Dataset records
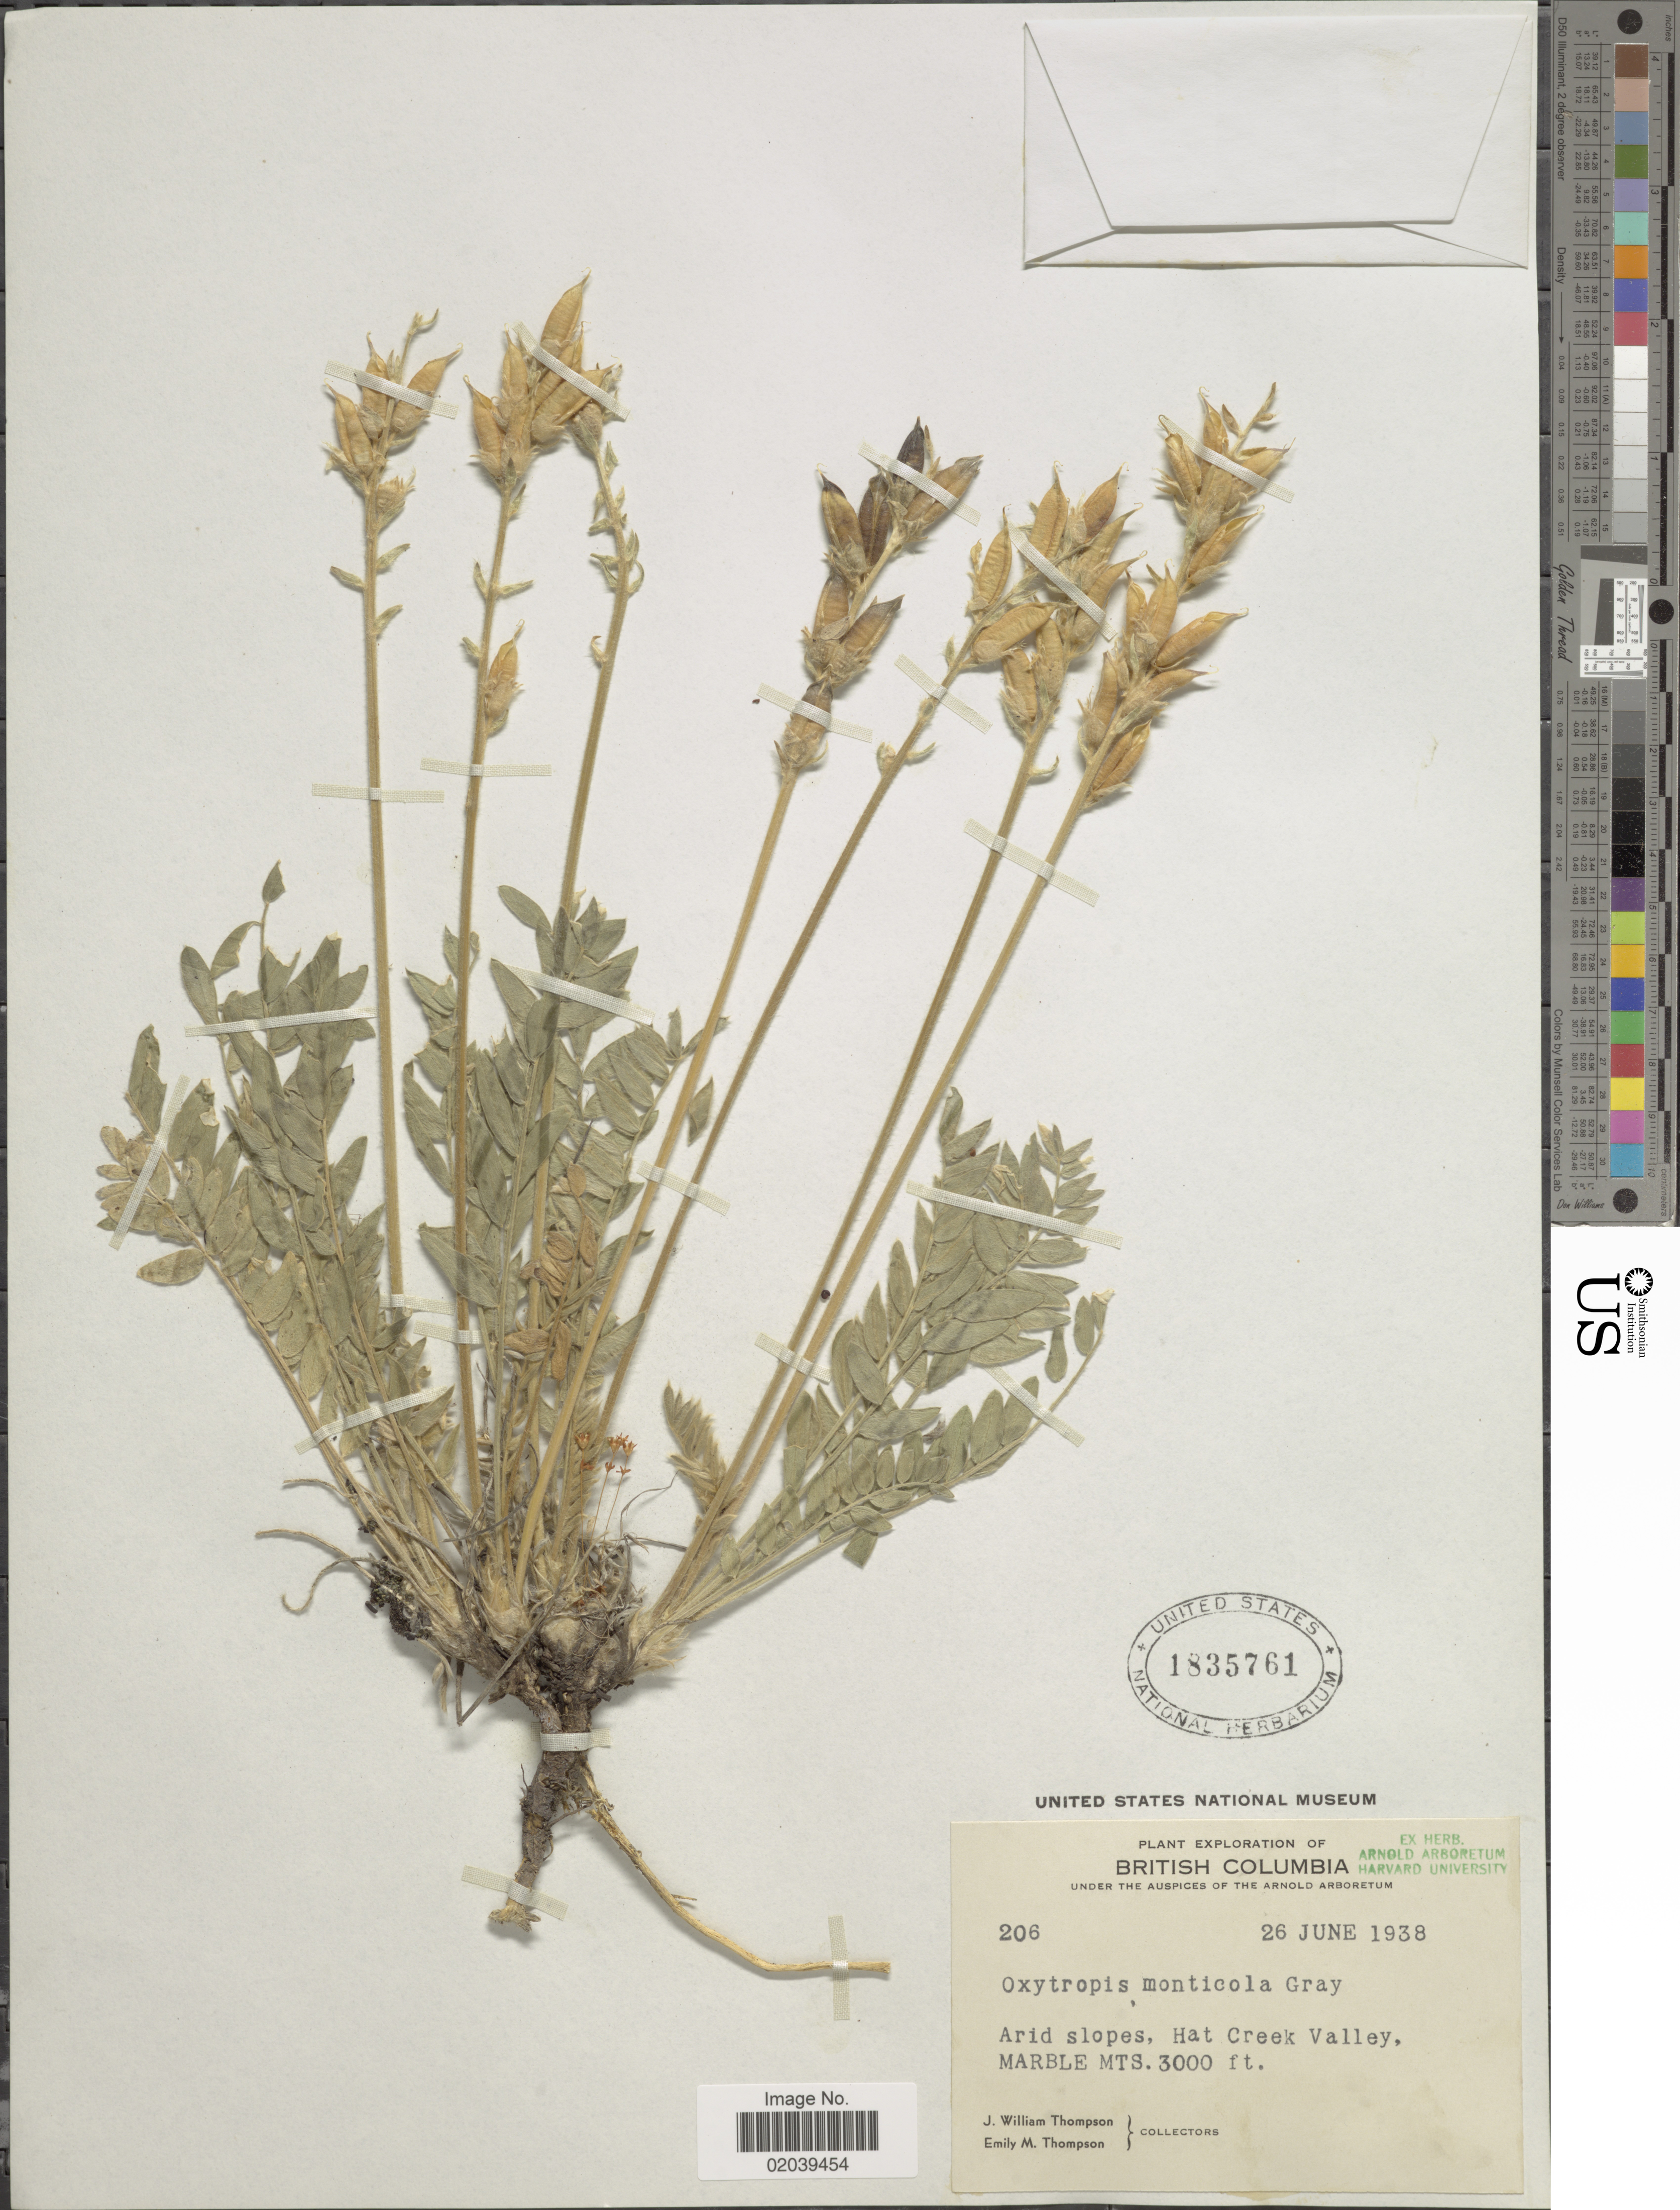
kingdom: Plantae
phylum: Tracheophyta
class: Magnoliopsida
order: Fabales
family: Fabaceae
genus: Oxytropis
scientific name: Oxytropis campestris var. gracilis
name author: (A. Nelson) Barneby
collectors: J. W. Thompson & E. M. Thompson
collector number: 206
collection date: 1938-06-26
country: Canada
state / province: British Columbia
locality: Arid slopes, Hat Creek Valley, Marble Mts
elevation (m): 914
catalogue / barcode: US 1835761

- Exercise instructions
Turn the lines above into a JSON list of strings, one string per line, leaving out blank lines and the pictures.

- Correct response
[
  "kingdom: Plantae",
  "phylum: Tracheophyta",
  "class: Magnoliopsida",
  "order: Fabales",
  "family: Fabaceae",
  "genus: Oxytropis",
  "scientific name: Oxytropis campestris var. gracilis",
  "name author: (A. Nelson) Barneby",
  "collectors: J. W. Thompson & E. M. Thompson",
  "collector number: 206",
  "collection date: 1938-06-26",
  "country: Canada",
  "state / province: British Columbia",
  "locality: Arid slopes, Hat Creek Valley, Marble Mts",
  "elevation (m): 914",
  "catalogue / barcode: US 1835761"
]